Records to process START
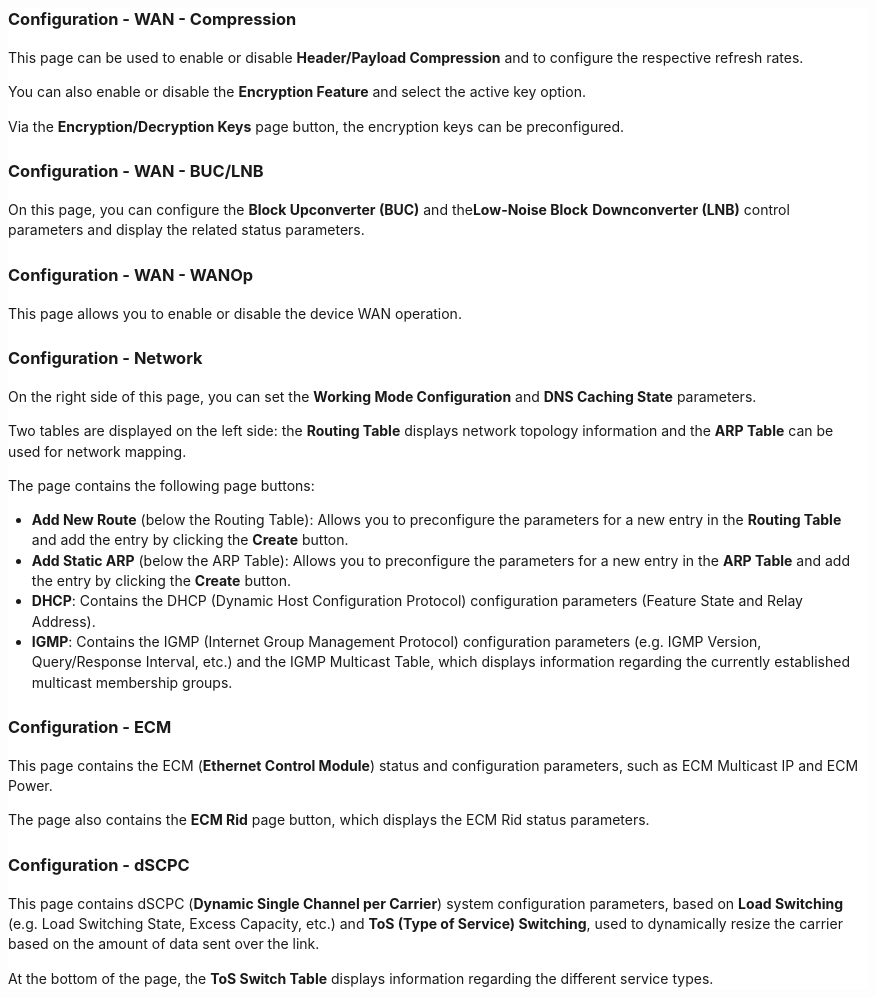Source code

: ### Configuration - WAN - Compression

This page can be used to enable or disable **Header/Payload Compression** and to configure the respective refresh rates.

You can also enable or disable the **Encryption Feature** and select the active key option.

Via the **Encryption/Decryption Keys** page button, the encryption keys can be preconfigured.

### Configuration - WAN - BUC/LNB

On this page, you can configure the **Block Upconverter (BUC)** and the**Low-Noise Block** **Downconverter (LNB)** control parameters and display the related status parameters.

### Configuration - WAN - WANOp

This page allows you to enable or disable the device WAN operation.

### Configuration - Network

On the right side of this page, you can set the **Working Mode Configuration** and **DNS Caching State** parameters.

Two tables are displayed on the left side: the **Routing Table** displays network topology information and the **ARP Table** can be used for network mapping.

The page contains the following page buttons:

- **Add New Route** (below the Routing Table): Allows you to preconfigure the parameters for a new entry in the **Routing Table** and add the entry by clicking the **Create** button.
- **Add Static ARP** (below the ARP Table): Allows you to preconfigure the parameters for a new entry in the **ARP Table** and add the entry by clicking the **Create** button.
- **DHCP**: Contains the DHCP (Dynamic Host Configuration Protocol) configuration parameters (Feature State and Relay Address).
- **IGMP**: Contains the IGMP (Internet Group Management Protocol) configuration parameters (e.g. IGMP Version, Query/Response Interval, etc.) and the IGMP Multicast Table, which displays information regarding the currently established multicast membership groups.

### Configuration - ECM

This page contains the ECM (**Ethernet Control Module**) status and configuration parameters, such as ECM Multicast IP and ECM Power.

The page also contains the **ECM Rid** page button, which displays the ECM Rid status parameters.

### Configuration - dSCPC

This page contains dSCPC (**Dynamic Single Channel per Carrier**) system configuration parameters, based on **Load Switching** (e.g. Load Switching State, Excess Capacity, etc.) and **ToS (Type of Service) Switching**, used to dynamically resize the carrier based on the amount of data sent over the link.

At the bottom of the page, the **ToS Switch Table** displays information regarding the different service types.

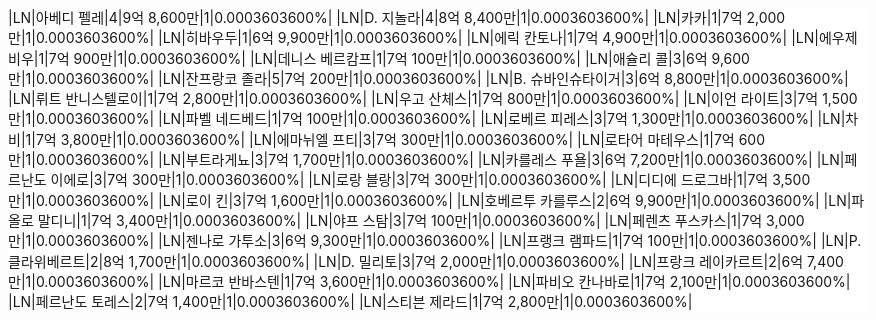 |LN|아베디 펠레|4|9억 8,600만|1|0.0003603600%|
|LN|D. 지놀라|4|8억 8,400만|1|0.0003603600%|
|LN|카카|1|7억 2,000만|1|0.0003603600%|
|LN|히바우두|1|6억 9,900만|1|0.0003603600%|
|LN|에릭 칸토나|1|7억 4,900만|1|0.0003603600%|
|LN|에우제비우|1|7억 900만|1|0.0003603600%|
|LN|데니스 베르캄프|1|7억 100만|1|0.0003603600%|
|LN|애슐리 콜|3|6억 9,600만|1|0.0003603600%|
|LN|잔프랑코 졸라|5|7억 200만|1|0.0003603600%|
|LN|B. 슈바인슈타이거|3|6억 8,800만|1|0.0003603600%|
|LN|뤼트 반니스텔로이|1|7억 2,800만|1|0.0003603600%|
|LN|우고 산체스|1|7억 800만|1|0.0003603600%|
|LN|이언 라이트|3|7억 1,500만|1|0.0003603600%|
|LN|파벨 네드베드|1|7억 100만|1|0.0003603600%|
|LN|로베르 피레스|3|7억 1,300만|1|0.0003603600%|
|LN|차비|1|7억 3,800만|1|0.0003603600%|
|LN|에마뉘엘 프티|3|7억 300만|1|0.0003603600%|
|LN|로타어 마테우스|1|7억 600만|1|0.0003603600%|
|LN|부트라게뇨|3|7억 1,700만|1|0.0003603600%|
|LN|카를레스 푸욜|3|6억 7,200만|1|0.0003603600%|
|LN|페르난도 이에로|3|7억 300만|1|0.0003603600%|
|LN|로랑 블랑|3|7억 300만|1|0.0003603600%|
|LN|디디에 드로그바|1|7억 3,500만|1|0.0003603600%|
|LN|로이 킨|3|7억 1,600만|1|0.0003603600%|
|LN|호베르투 카를루스|2|6억 9,900만|1|0.0003603600%|
|LN|파올로 말디니|1|7억 3,400만|1|0.0003603600%|
|LN|야프 스탐|3|7억 100만|1|0.0003603600%|
|LN|페렌츠 푸스카스|1|7억 3,000만|1|0.0003603600%|
|LN|젠나로 가투소|3|6억 9,300만|1|0.0003603600%|
|LN|프랭크 램파드|1|7억 100만|1|0.0003603600%|
|LN|P. 클라위베르트|2|8억 1,700만|1|0.0003603600%|
|LN|D. 밀리토|3|7억 2,000만|1|0.0003603600%|
|LN|프랑크 레이카르트|2|6억 7,400만|1|0.0003603600%|
|LN|마르코 반바스텐|1|7억 3,600만|1|0.0003603600%|
|LN|파비오 칸나바로|1|7억 2,100만|1|0.0003603600%|
|LN|페르난도 토레스|2|7억 1,400만|1|0.0003603600%|
|LN|스티븐 제라드|1|7억 2,800만|1|0.0003603600%|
Records to process END
* Task item
For each entry above, write it out again exactly but leave out any picture.

* Task output
Source code

: ### Configuration - WAN - Compression

This page can be used to enable or disable **Header/Payload Compression** and to configure the respective refresh rates.

You can also enable or disable the **Encryption Feature** and select the active key option.

Via the **Encryption/Decryption Keys** page button, the encryption keys can be preconfigured.

### Configuration - WAN - BUC/LNB

On this page, you can configure the **Block Upconverter (BUC)** and the**Low-Noise Block** **Downconverter (LNB)** control parameters and display the related status parameters.

### Configuration - WAN - WANOp

This page allows you to enable or disable the device WAN operation.

### Configuration - Network

On the right side of this page, you can set the **Working Mode Configuration** and **DNS Caching State** parameters.

Two tables are displayed on the left side: the **Routing Table** displays network topology information and the **ARP Table** can be used for network mapping.

The page contains the following page buttons:

- **Add New Route** (below the Routing Table): Allows you to preconfigure the parameters for a new entry in the **Routing Table** and add the entry by clicking the **Create** button.
- **Add Static ARP** (below the ARP Table): Allows you to preconfigure the parameters for a new entry in the **ARP Table** and add the entry by clicking the **Create** button.
- **DHCP**: Contains the DHCP (Dynamic Host Configuration Protocol) configuration parameters (Feature State and Relay Address).
- **IGMP**: Contains the IGMP (Internet Group Management Protocol) configuration parameters (e.g. IGMP Version, Query/Response Interval, etc.) and the IGMP Multicast Table, which displays information regarding the currently established multicast membership groups.

### Configuration - ECM

This page contains the ECM (**Ethernet Control Module**) status and configuration parameters, such as ECM Multicast IP and ECM Power.

The page also contains the **ECM Rid** page button, which displays the ECM Rid status parameters.

### Configuration - dSCPC

This page contains dSCPC (**Dynamic Single Channel per Carrier**) system configuration parameters, based on **Load Switching** (e.g. Load Switching State, Excess Capacity, etc.) and **ToS (Type of Service) Switching**, used to dynamically resize the carrier based on the amount of data sent over the link.

At the bottom of the page, the **ToS Switch Table** displays information regarding the different service types.

 |LN|아베디 펠레|4|9억 8,600만|1|0.0003603600%|
|LN|D. 지놀라|4|8억 8,400만|1|0.0003603600%|
|LN|카카|1|7억 2,000만|1|0.0003603600%|
|LN|히바우두|1|6억 9,900만|1|0.0003603600%|
|LN|에릭 칸토나|1|7억 4,900만|1|0.0003603600%|
|LN|에우제비우|1|7억 900만|1|0.0003603600%|
|LN|데니스 베르캄프|1|7억 100만|1|0.0003603600%|
|LN|애슐리 콜|3|6억 9,600만|1|0.0003603600%|
|LN|잔프랑코 졸라|5|7억 200만|1|0.0003603600%|
|LN|B. 슈바인슈타이거|3|6억 8,800만|1|0.0003603600%|
|LN|뤼트 반니스텔로이|1|7억 2,800만|1|0.0003603600%|
|LN|우고 산체스|1|7억 800만|1|0.0003603600%|
|LN|이언 라이트|3|7억 1,500만|1|0.0003603600%|
|LN|파벨 네드베드|1|7억 100만|1|0.0003603600%|
|LN|로베르 피레스|3|7억 1,300만|1|0.0003603600%|
|LN|차비|1|7억 3,800만|1|0.0003603600%|
|LN|에마뉘엘 프티|3|7억 300만|1|0.0003603600%|
|LN|로타어 마테우스|1|7억 600만|1|0.0003603600%|
|LN|부트라게뇨|3|7억 1,700만|1|0.0003603600%|
|LN|카를레스 푸욜|3|6억 7,200만|1|0.0003603600%|
|LN|페르난도 이에로|3|7억 300만|1|0.0003603600%|
|LN|로랑 블랑|3|7억 300만|1|0.0003603600%|
|LN|디디에 드로그바|1|7억 3,500만|1|0.0003603600%|
|LN|로이 킨|3|7억 1,600만|1|0.0003603600%|
|LN|호베르투 카를루스|2|6억 9,900만|1|0.0003603600%|
|LN|파올로 말디니|1|7억 3,400만|1|0.0003603600%|
|LN|야프 스탐|3|7억 100만|1|0.0003603600%|
|LN|페렌츠 푸스카스|1|7억 3,000만|1|0.0003603600%|
|LN|젠나로 가투소|3|6억 9,300만|1|0.0003603600%|
|LN|프랭크 램파드|1|7억 100만|1|0.0003603600%|
|LN|P. 클라위베르트|2|8억 1,700만|1|0.0003603600%|
|LN|D. 밀리토|3|7억 2,000만|1|0.0003603600%|
|LN|프랑크 레이카르트|2|6억 7,400만|1|0.0003603600%|
|LN|마르코 반바스텐|1|7억 3,600만|1|0.0003603600%|
|LN|파비오 칸나바로|1|7억 2,100만|1|0.0003603600%|
|LN|페르난도 토레스|2|7억 1,400만|1|0.0003603600%|
|LN|스티븐 제라드|1|7억 2,800만|1|0.0003603600%|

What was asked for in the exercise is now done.